A good example is the use of Amazon EMR, S3, and Hive with Facebook’s Presto. Presto was designed for interactive analytics and approaches the speed of commercial data warehouses while scaling to the size of organizations like Facebook. Facebook uses Presto for interactive queries against several internal data stores, including a 300PB data warehouse. Airbnb and Dropbox also use Presto.
I'm Alexander Whip, and I have backgrounds in computer science, psychology and business analytics. I've been a full stack engineer for about five years, and I've been in companies that do ed tech, consulting and big data visualization. I'm here to tell you how you can utilize cloud managed services to query large amounts of data and keep your costs low.
Amazon EMR, or Elastic MapReduce, is a managed cluster platform that simplifies running big data frameworks such as Apache Hadoop and Spark on AWS to process and analyze vast amounts of data. I'll be discussing two other technologies - first, Facebook's Presto, an open source distributed SQL language, which allows users to quickly aggregate large amounts of data all in memory. Second is Amazon's S3. It's scalable distributed storage in the cloud, which allows companies to store large amounts of data for relatively low cost.

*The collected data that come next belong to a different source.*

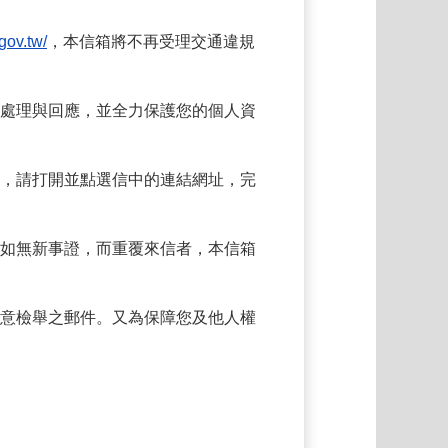
.gov.tw/
，本信箱將不再受理交通違規
處理與回應，並全力保護您的個人資
，請打開並點選信中的連結網址，完
如無新事證，而重覆來信者，本信箱
意檢舉之郵件。又為保障您及他人權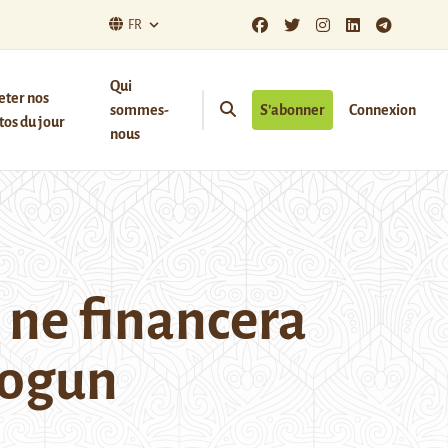
FR
Qui
eter nos
sommes-
S’abonner
Connexion
os du jour
nous
 ne financera
Rogun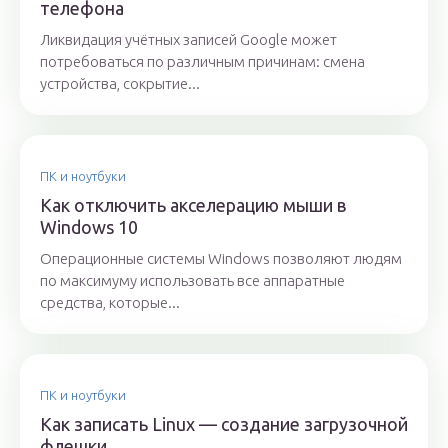
телефона
Ликвидация учётных записей Google может
потребоваться по различным причинам: смена
устройства, сокрытие...
ПК и ноутбуки
Как отключить акселерацию мыши в
Windows 10
Операционные системы Windows позволяют людям
по максимуму использовать все аппаратные
средства, которые...
ПК и ноутбуки
Как записать Linux — создание загрузочной
флешки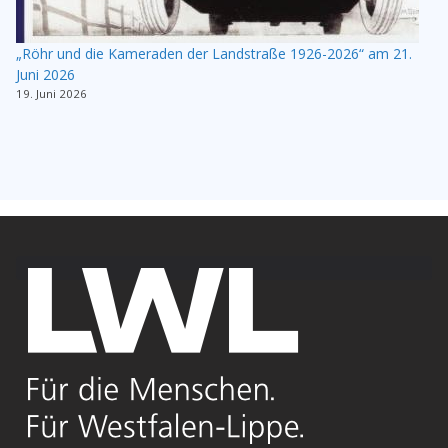
„Röhr und die Kameraden der Landstraße 1926-2026“ am 21.
Juni 2026
19. Juni 2026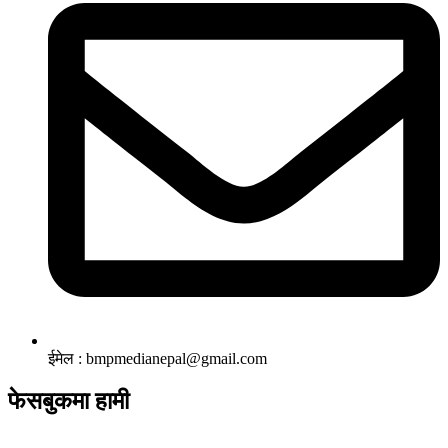
ईमेल : bmpmedianepal@gmail.com
फेसबुकमा हामी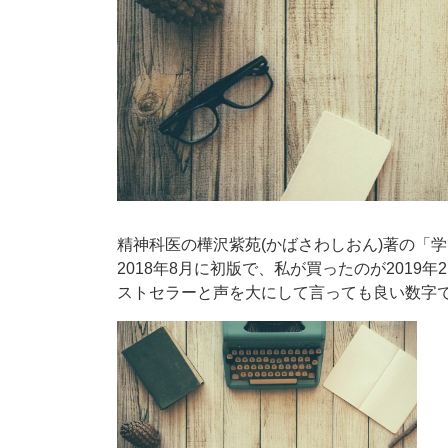
精神科医の樺沢紫苑(かばさわしおん)著の「
2018年8月に初版で、私が買ったのが2019
ストセラーと声を大にして言っても良い数字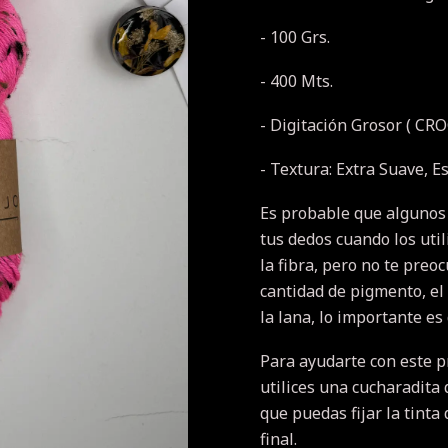
- 100 Grs.
- 400 Mts.
- Digitación Grosor ( CRO
- Textura: Extra Suave, 
Es probable que algunos
tus dedos cuando los util
la fibra, pero no te pre
cantidad de pigmento, el
la lana, lo importante es
Para ayudarte con este 
utilices una cucharadita 
que puedas fijar la tinta
final.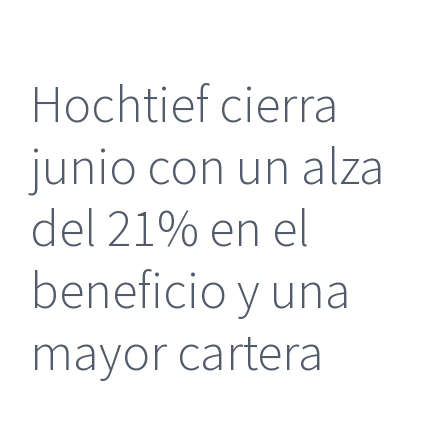
más
grande
Hochtief cierra
junio con un alza
del 21% en el
beneficio y una
mayor cartera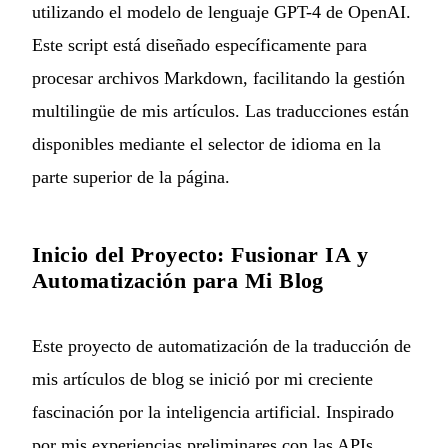
utilizando el modelo de lenguaje GPT-4 de OpenAI.
Este script está diseñado específicamente para
procesar archivos Markdown, facilitando la gestión
multilingüe de mis artículos. Las traducciones están
disponibles mediante el selector de idioma en la
parte superior de la página.
Inicio del Proyecto: Fusionar IA y
Automatización para Mi Blog
Este proyecto de automatización de la traducción de
mis artículos de blog se inició por mi creciente
fascinación por la inteligencia artificial. Inspirado
por mis experiencias preliminares con las APIs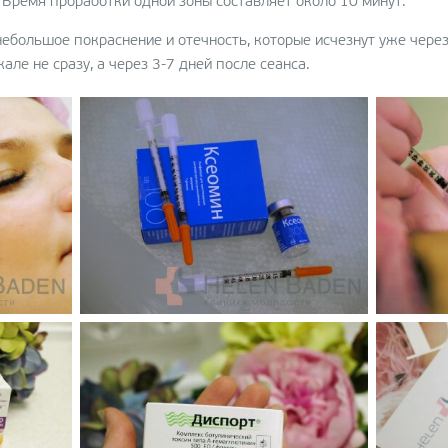
Время проработки одной зоны составляет около 10 минут.
и
ебольшое покраснение и отечность, которые исчезнут уже чере
ле не сразу, а через 3-7 дней после сеанса.
ая
 и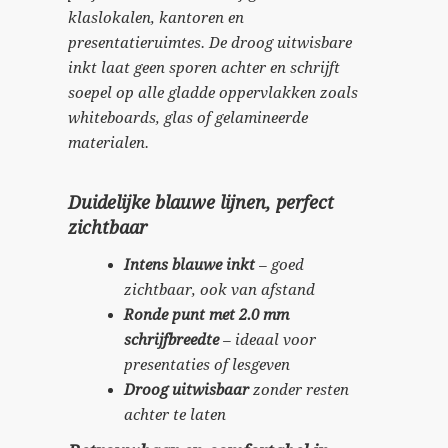
klaslokalen, kantoren en
presentatieruimtes. De droog uitwisbare
inkt laat geen sporen achter en schrijft
soepel op alle gladde oppervlakken zoals
whiteboards, glas of gelamineerde
materialen.
Duidelijke blauwe lijnen, perfect
zichtbaar
Intens blauwe inkt
– goed
zichtbaar, ook van afstand
Ronde punt met 2.0 mm
schrijfbreedte
– ideaal voor
presentaties of lesgeven
Droog uitwisbaar
zonder resten
achter te laten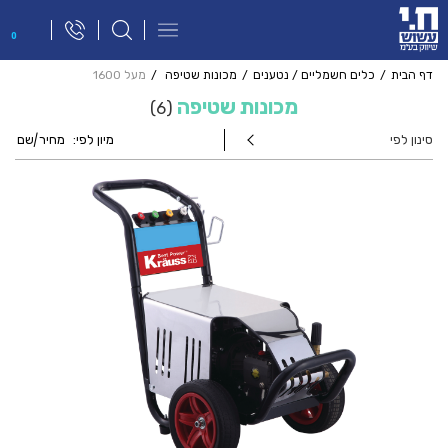
פתח
0
תפריט
ניווט
דף הבית
כלים חשמליים / נטענים
מכונות שטיפה
מעל 1600
מכונות שטיפה
6
סינון לפי
מיון לפי:
מחיר
|
שם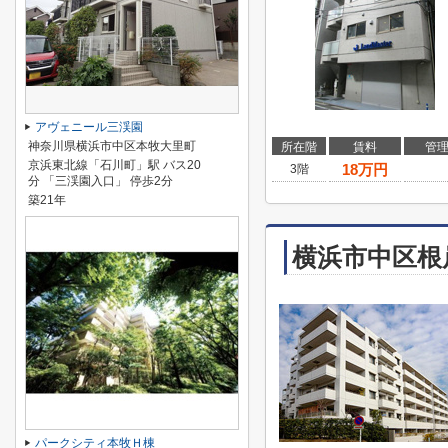
アヴェニール三渓園
神奈川県横浜市中区本牧大里町
所在階
賃料
管
京浜東北線「石川町」駅 バス20
18
万円
3階
分 「三渓園入口」 停歩2分
築21年
横浜市中区根
パークシティ本牧Ｈ棟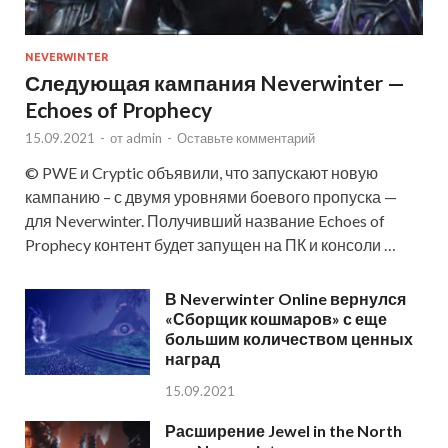
NEVERWINTER
Следующая кампания Neverwinter —
Echoes of Prophecy
15.09.2021
-
от
admin
-
Оставьте комментарий
© PWE и Cryptic объявили, что запускают новую
кампанию – с двумя уровнями боевого пропуска —
для Neverwinter. Получивший название Echoes of
Prophecy контент будет запущен на ПК и консоли …
В Neverwinter Online вернулся
«Сборщик кошмаров» с еще
большим количеством ценных
наград
15.09.2021
Расширение Jewel in the North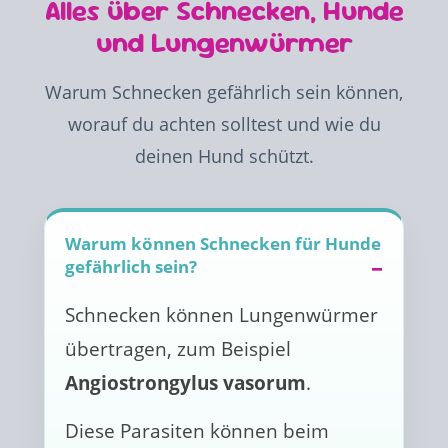
Alles über Schnecken, Hunde
und Lungenwürmer
Warum Schnecken gefährlich sein können,
worauf du achten solltest und wie du
deinen Hund schützt.
Warum können Schnecken für Hunde
gefährlich sein?
Schnecken können Lungenwürmer
übertragen, zum Beispiel
Angiostrongylus vasorum
.
Diese Parasiten können beim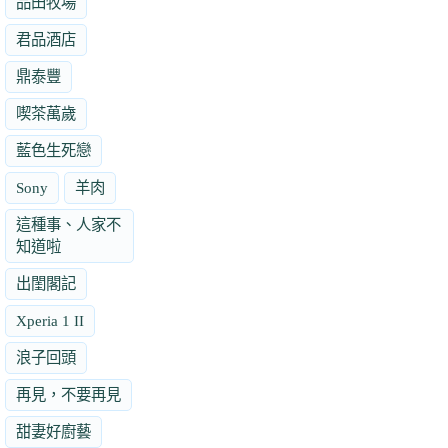
品田牧場
君品酒店
鼎泰豐
喫茶萬歲
藍色生死戀
Sony
羊肉
這種事、人家不
知道啦
出閨閣記
Xperia 1 II
浪子回頭
再見，不要再見
甜妻好廚藝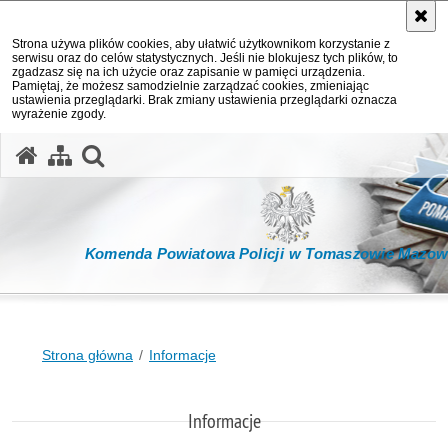
Strona używa plików cookies, aby ułatwić użytkownikom korzystanie z
serwisu oraz do celów statystycznych. Jeśli nie blokujesz tych plików, to
zgadzasz się na ich użycie oraz zapisanie w pamięci urządzenia.
Pamiętaj, że możesz samodzielnie zarządzać cookies, zmieniając
ustawienia przeglądarki. Brak zmiany ustawienia przeglądarki oznacza
wyrażenie zgody.
otwórz wyszukiwarkę
Komenda Powiatowa Policji w Tomaszowie Mazow
Strona główna
Informacje
Informacje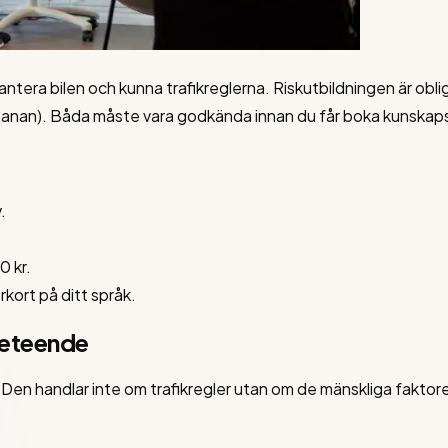
ntera bilen och kunna trafikreglerna. Riskutbildningen är oblig
alkbanan). Båda måste vara godkända innan du får boka kunskap
.
0 kr.
rkort på ditt språk.
 beteende
Den handlar inte om trafikregler utan om de mänskliga faktorer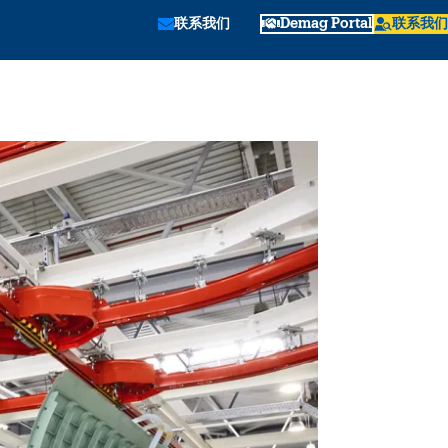
联系我们
Demag Portal
联系我们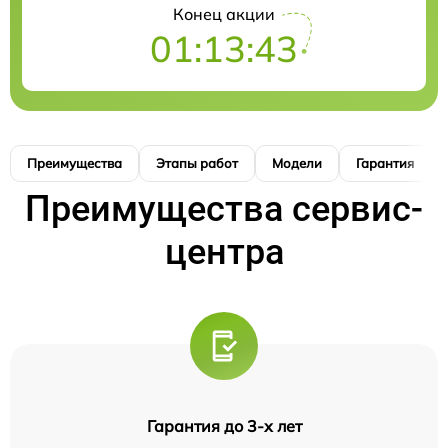
Конец акции
01:13:42
Преимущества
Этапы работ
Модели
Гарантия
Преимущества сервис-
центра
Гарантия до 3-х лет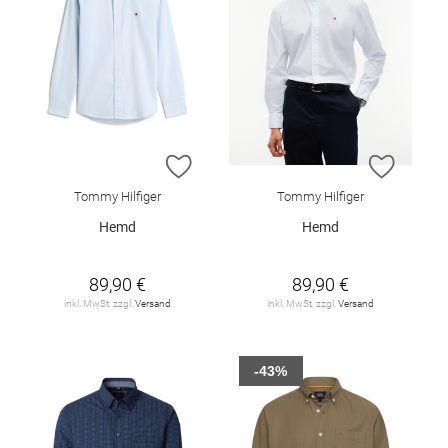
ZUR WUNSCHLISTE HINZUFÜGEN
ZUR W
Tommy Hilfiger
Tommy Hilfiger
Hemd
Hemd
89,90 €
89,90 €
inkl. MwSt. zzgl.
Versand
inkl. MwSt. zzgl.
Versand
-43%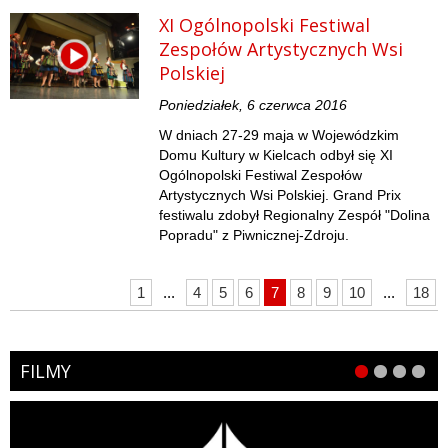
XI Ogólnopolski Festiwal
Zespołów Artystycznych Wsi
Polskiej
Poniedziałek, 6 czerwca 2016
W dniach 27-29 maja w Wojewódzkim
Domu Kultury w Kielcach odbył się XI
Ogólnopolski Festiwal Zespołów
Artystycznych Wsi Polskiej. Grand Prix
festiwalu zdobył Regionalny Zespół "Dolina
Popradu" z Piwnicznej-Zdroju.
1
...
4
5
6
7
8
9
10
...
18
FILMY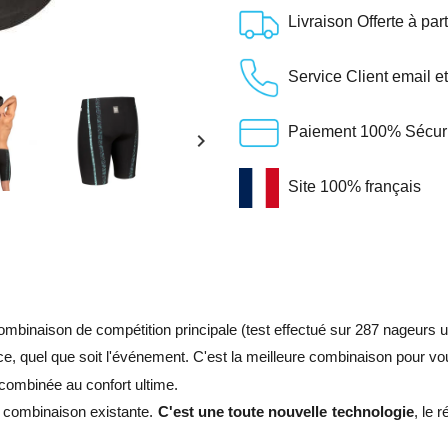
Livraison Offerte à par
Service Client email e
Paiement 100% Sécuris
keyboard_arrow_right
Site 100% français
mbinaison de compétition principale (test effectué sur 287 nageurs 
ce, quel que soit l'événement. C'est la meilleure combinaison pour vo
combinée au confort ultime.
e combinaison existante.
C'est une toute nouvelle technologie
, le 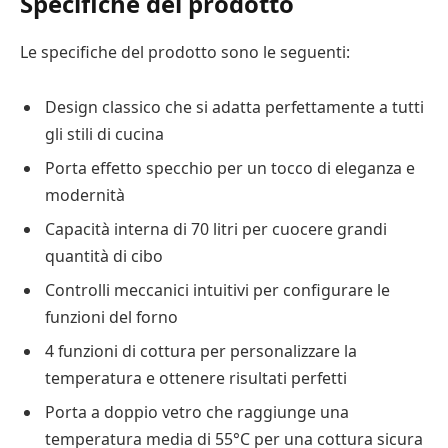
Specifiche del prodotto
Le specifiche del prodotto sono le seguenti:
Design classico che si adatta perfettamente a tutti
gli stili di cucina
Porta effetto specchio per un tocco di eleganza e
modernità
Capacità interna di 70 litri per cuocere grandi
quantità di cibo
Controlli meccanici intuitivi per configurare le
funzioni del forno
4 funzioni di cottura per personalizzare la
temperatura e ottenere risultati perfetti
Porta a doppio vetro che raggiunge una
temperatura media di 55°C per una cottura sicura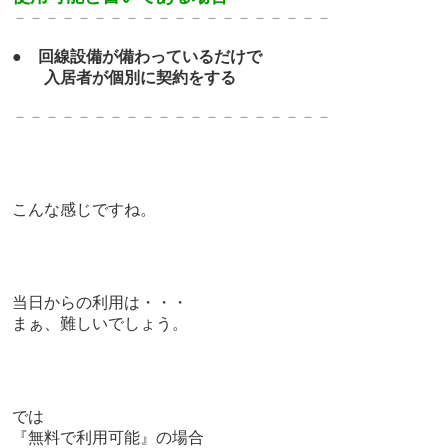
－－－－－－－－－－－－－－－－－－－－
●
回線設備が備わっているだけで
入居者が個別に契約をする
－－－－－－－－－－－－－－－－－－－－
こんな感じですね。
当日からの利用は・・・
まぁ、難しいでしょう。
では
『無料で利用可能』の
場合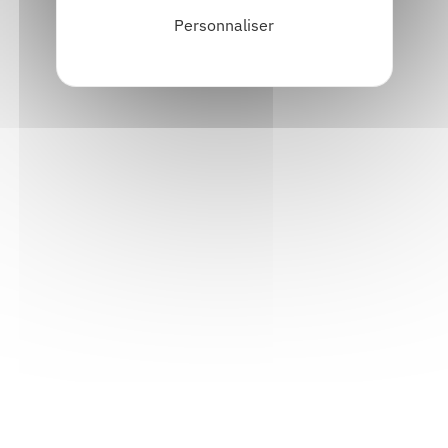
Personnaliser
Informations pratiques
Accueil : lundi-vendredi, 9h-12h / 14h-17h
Adresse : 14, rue Passet - 69007 Lyon
Siège social : 25, rue Chazière - 69004 Lyon
Téléphone :
04 78 39 58 87
Courriel :
contact@arall.org
LinkedIn
Instagram
Facebook
YouTube
(nouvelle
(nouvelle
(nouvelle
(nouvelle
fenêtre)
fenêtre)
fenêtre)
fenêtre)
Plan du site
Déclaration d'accessibilité
Site éco-conçu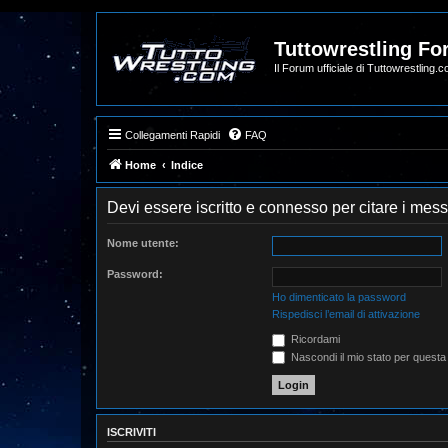
Tuttowrestling F
Il Forum ufficiale di Tuttowrestling.
Collegamenti Rapidi
FAQ
Home
Indice
Devi essere iscritto e connesso per citare i mes
Nome utente:
Password:
Ho dimenticato la password
Rispedisci l’email di attivazione
Ricordami
Nascondi il mio stato per questa
ISCRIVITI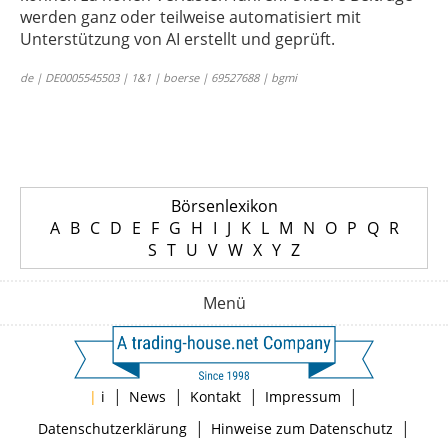
werden ganz oder teilweise automatisiert mit
Unterstützung von AI erstellt und geprüft.
de | DE0005545503 | 1&1 | boerse | 69527688 | bgmi
Börsenlexikon
A
B
C
D
E
F
G
H
I
J
K
L
M
N
O
P
Q
R
S
T
U
V
W
X
Y
Z
Menü
|
|
|
|
|
i
News
Kontakt
Impressum
|
|
Datenschutzerklärung
Hinweise zum Datenschutz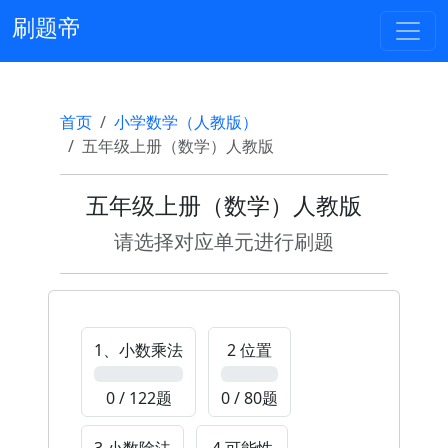
刷题帝
首页
小学数学（人教版）
五年级上册（数学）人教版
五年级上册（数学）人教版
请选择对应单元进行刷题
1、小数乘法
2 位置
0%
0%
0 / 122题
0 / 80题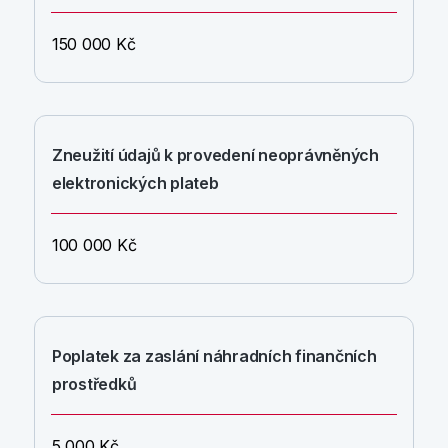
150 000 Kč
Zneužití údajů k provedení neoprávněných
elektronických plateb
100 000 Kč
Poplatek za zaslání náhradních finančních
prostředků
5 000 Kč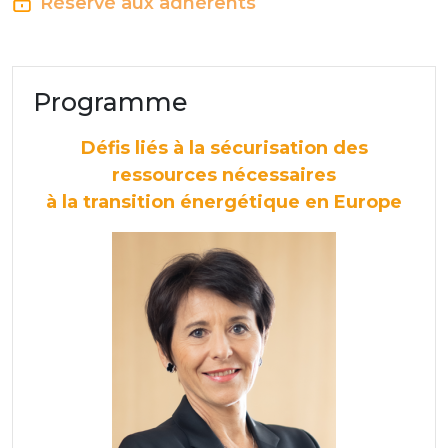
Réservé aux adhérents
Programme
Défis liés à la sécurisation des
ressources nécessaires
à la transition énergétique en Europe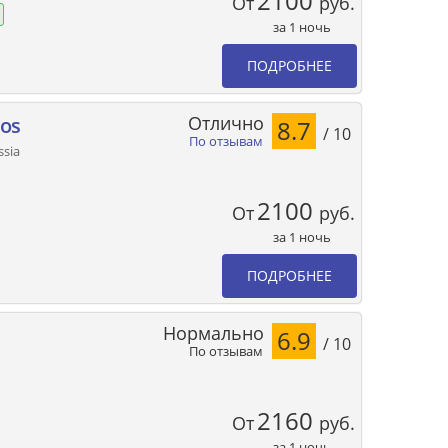
2100
От
руб.
за 1 ночь
ПОДРОБНЕЕ
Отлично
ios
8.7
/ 10
По отзывам
ssia
2100
От
руб.
за 1 ночь
ПОДРОБНЕЕ
Нормально
6.9
/ 10
По отзывам
2160
От
руб.
за 1 ночь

Now, how do these three technologies come together?
Presto on Elastic MapReduce
Presto on EMR on S3 is essentially a system that allows you to deploy a clustered Presto server, and then using Presto, it can point into Hive, which is backing S3 files. And so, you can have petabytes of flat files, either ORC, JSON or anything that Hive can ultimately represent be queried and aggregated on by Presto.
This allows you to do direct SQL queries from Presto into Hive, quickly getting aggregated results. And what this enables you to do is have two things - first, it keeps costs low because you only have the query server up when you need it, and second, you have low storage costs overall because you're storing an S3.